Project description:Campylobacter jejuni colonization of chickens is presumably dependent upon multiple surface-exposed proteins termed adhesins. Putative C. jejuni adhesins include CadF, CapA, JlpA, major outer membrane protein, PEB1, Cj1279c, and Cj1349c. We examined the genetic relatedness of 97 C. jejuni isolates recovered from human, poultry, bovine, porcine, ovine, and canine sources by multilocus sequence typing (MLST) and examined their profile of putative adhesin-encoding genes by dot blot hybridization.
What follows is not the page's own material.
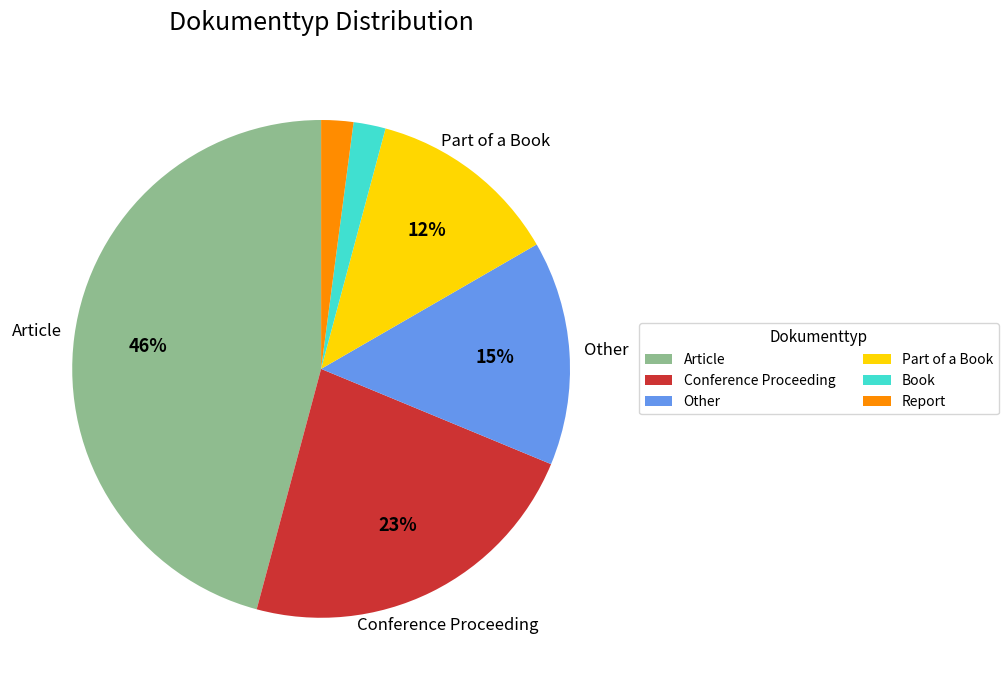

To the nearest percent, what is the average slice percentage?

17%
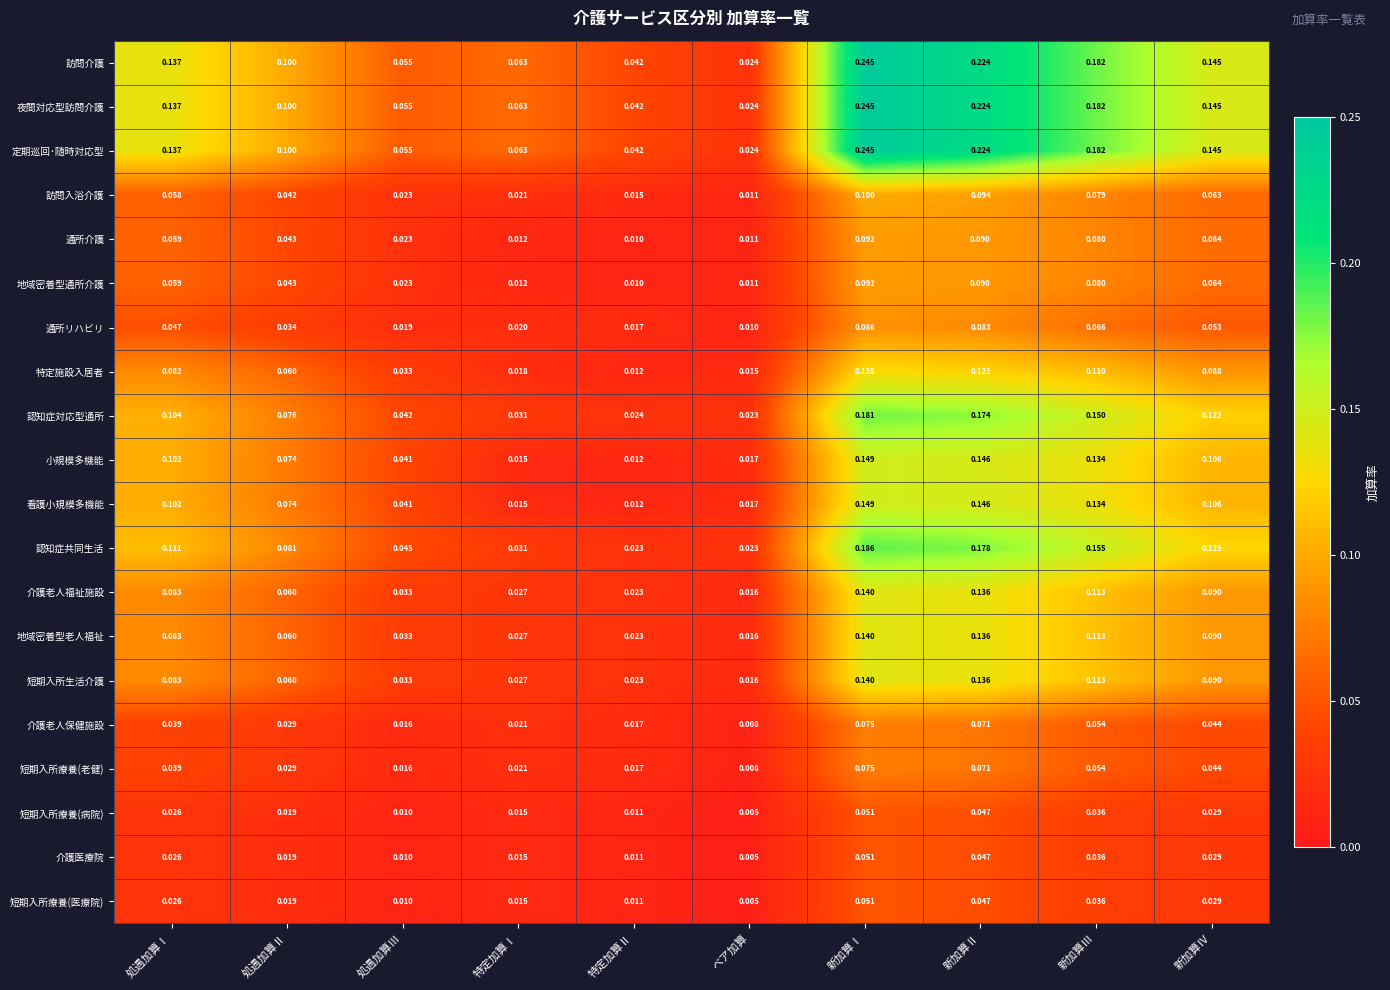

At which category does the chart reach its minimum across all series?

ベア加算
To assess the individual contribution of each protein in bacterium-host cell adherence, the C. jejuni genes encoding the putative adhesins were disrupted by insertional mutagenesis. The phenotype of each mutant was judged by performing in vitro cell adherence assays with chicken LMH hepatocellular carcinoma epithelial cells and in vivo colonization assays with broiler chicks. MLST analysis indicated that the C. jejuni isolates utilized in this study were genetically diverse. Dot blot hybridization revealed that the C. jejuni genes encoding the putative adhesins, with the exception of capA, were conserved among the isolates. The C. jejuni CadF, CapA, Cj1279c, and Cj1349c proteins were found to play a significant role in the bacterium's in vitro adherence to chicken epithelial cells, while CadF, PEB1, and Cj1279c were determined to play a significant role in the bacterium's in vivo colonization of broiler chicks. Collectively, the data indicate that Cj1279c is a novel adhesin. Because Cj1279c harbors fibronectin type III domains, we designated the protein FlpA, for fibronectin-like protein A.